Radioactive iodine treatment takes place in the hospital. You usually stay there for a few days until your radiation levels have fallen to a safe level. You will be looked after in a single room, where you stay alone.
What happens during radioactive iodine treatment?
You have iodine treatment as a drink or capsule which you swallow. The capsule is about the size of a paracetamol capsule. You won’t be able to eat or drink for a couple of hours afterwards so that your body can absorb the iodine. After that, you should drink plenty of fluids to flush the radioactive iodine out of your system. You can eat as normal.
The treatment makes you radioactive. So your sweat, urine and saliva will be radioactive for a few days. There are certain precautions that you and the staff need to follow. Try not to be alarmed by these. Your treatment contains a low dose of radiation that is necessary to treat your cancer.
A radiation monitor (Geiger counter) may be used to check your levels of radioactivity or test anything that is taken out of your room.
Your meals may be served on disposable plates with disposable cutlery. You put these in a special bin when you have finished with them.
The hospital staff ask you to flush the toilet more than once after you have used it and to shower each day.
Protecting others from the radiation
Being in a room on your own (isolation) protects other people from radiation. Pregnant women and children are not allowed into your room. Other visitors may be able to stay for a short time when it is safe for them to do so.

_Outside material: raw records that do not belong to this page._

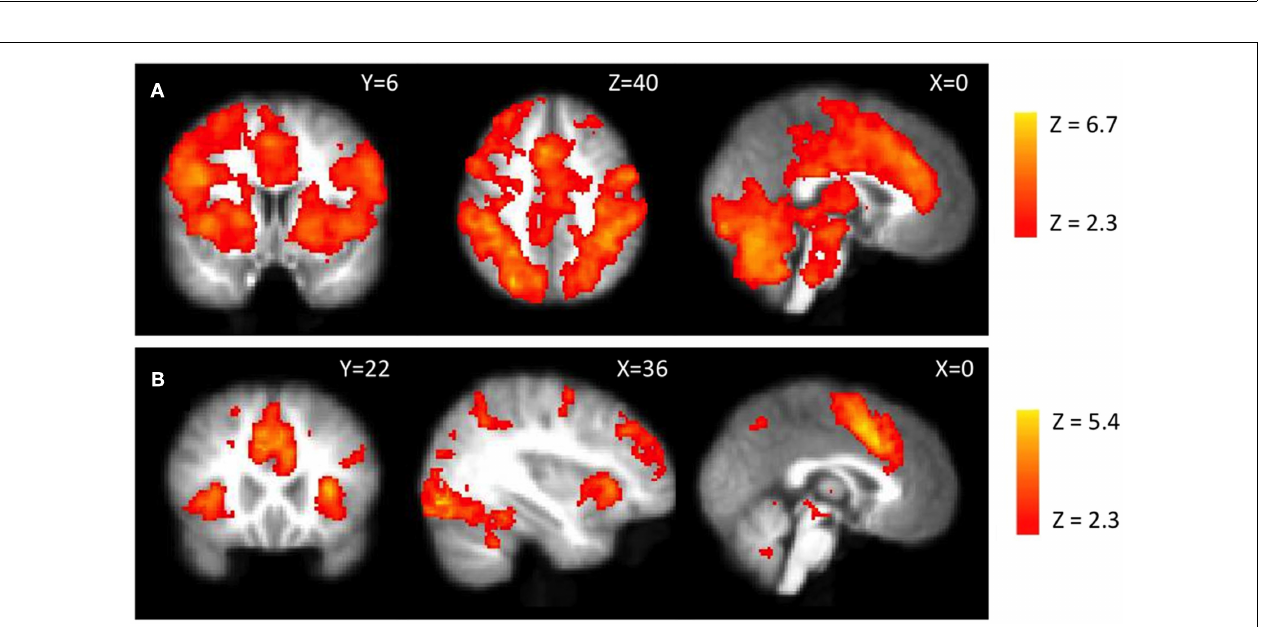
FIGURE 3 | fMRI activations during pumping. (A) Parametric modulation of increasing number of pumps of the rewarded balloons (subtracted by the parametric modulation of the control balloon). Red scale presents Pumps Parametric > Control Parametric and blue scale presents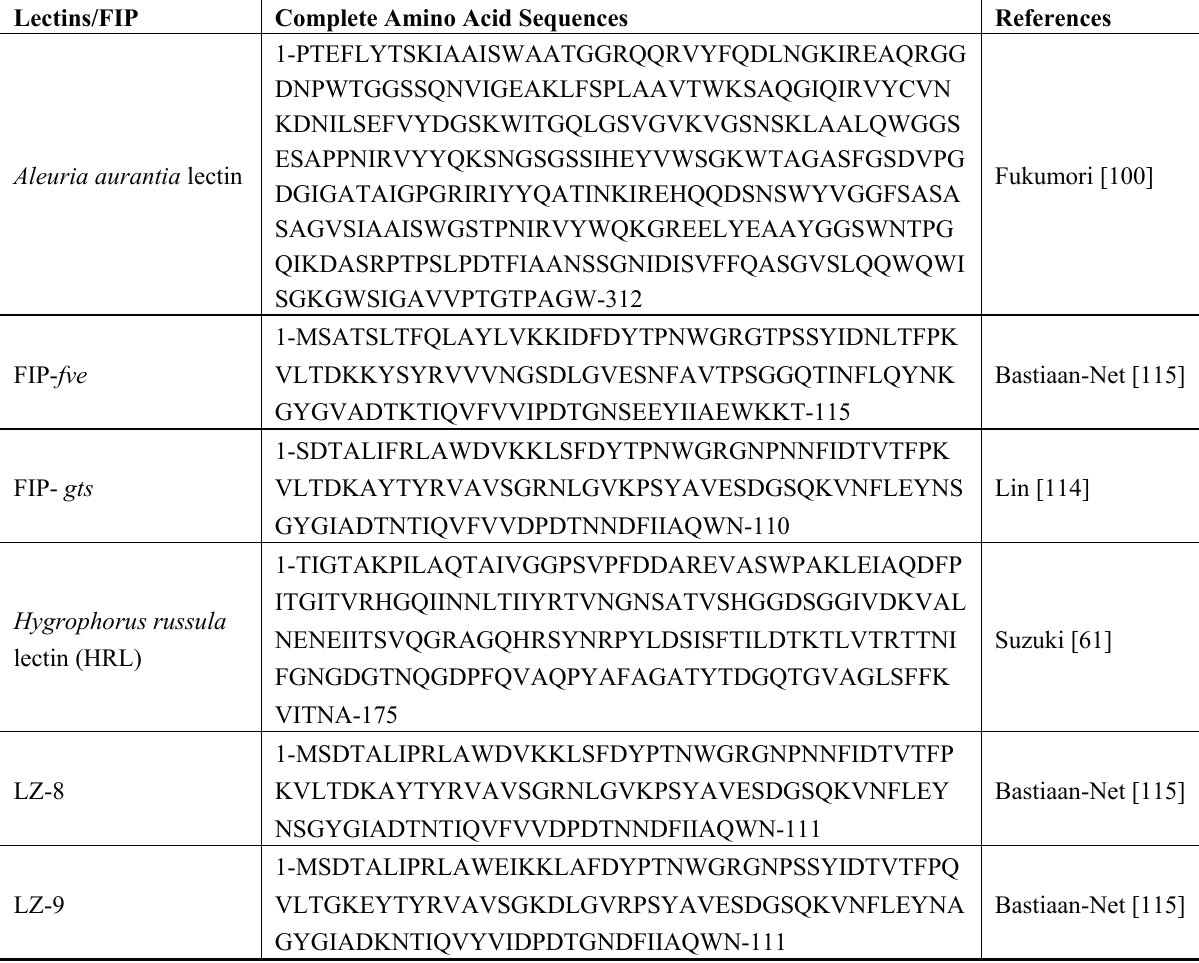
Table 3. Full amino acid sequences of some lectins and related fungal immunomodulatory proteins (FIP) from edible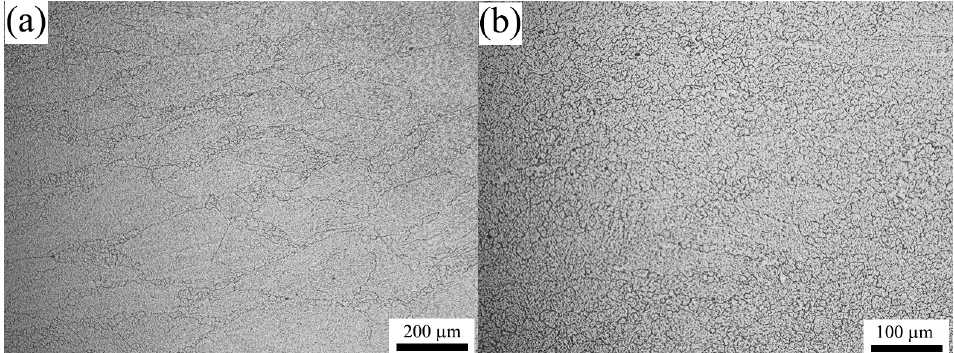
Figure 12. Typical deformed microstructures of 70MnSiCrMo carbide-free bainitic steel obtained at 1373 K and 0.1 s − 1 with low strains of ( a ) 0.162 and ( b ) 0.357.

The amount of time staff are allowed into your room is limited. They stay at a safe distance from you and can only stay in your room with you for as long as is necessary. This is because they will care for many people who have this treatment. So the amount of radiation they are exposed to has to be carefully controlled. It is important that you know that you are not at any risk from the radiation.
Coping with isolation
Being looked after in a single room can feel lonely. Some people find it frightening. It can help to talk to the nurses about your worries. They can reassure you.

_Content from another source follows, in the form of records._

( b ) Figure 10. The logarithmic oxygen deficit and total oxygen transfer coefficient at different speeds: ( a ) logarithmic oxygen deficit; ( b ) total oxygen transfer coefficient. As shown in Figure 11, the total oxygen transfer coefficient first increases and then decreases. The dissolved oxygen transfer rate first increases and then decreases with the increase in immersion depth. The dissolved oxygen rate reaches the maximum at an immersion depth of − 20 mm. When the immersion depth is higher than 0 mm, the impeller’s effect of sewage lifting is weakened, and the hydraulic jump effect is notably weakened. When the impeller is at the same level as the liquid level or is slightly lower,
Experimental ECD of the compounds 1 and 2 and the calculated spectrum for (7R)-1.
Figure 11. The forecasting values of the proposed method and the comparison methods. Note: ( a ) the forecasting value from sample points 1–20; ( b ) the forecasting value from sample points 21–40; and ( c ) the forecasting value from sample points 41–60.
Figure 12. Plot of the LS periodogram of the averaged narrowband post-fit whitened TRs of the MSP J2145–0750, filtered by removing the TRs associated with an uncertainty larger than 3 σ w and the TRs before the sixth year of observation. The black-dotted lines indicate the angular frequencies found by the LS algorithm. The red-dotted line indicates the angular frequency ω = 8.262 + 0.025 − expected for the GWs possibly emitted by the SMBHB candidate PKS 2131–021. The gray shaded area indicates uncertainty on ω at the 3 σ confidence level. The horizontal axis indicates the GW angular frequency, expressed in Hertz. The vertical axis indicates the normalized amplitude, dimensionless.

You may be able to take a few personal possessions into your room. The hospital staff will tell you if this is possible and what you can have with you. They may suggest not bringing too many items in and nothing of value. When you are ready to go home, you may need to leave some of your things behind until they don’t have any radiation on them.
Some hospital rooms will have a television and a phone. You could check before you go in to find out if this is the case.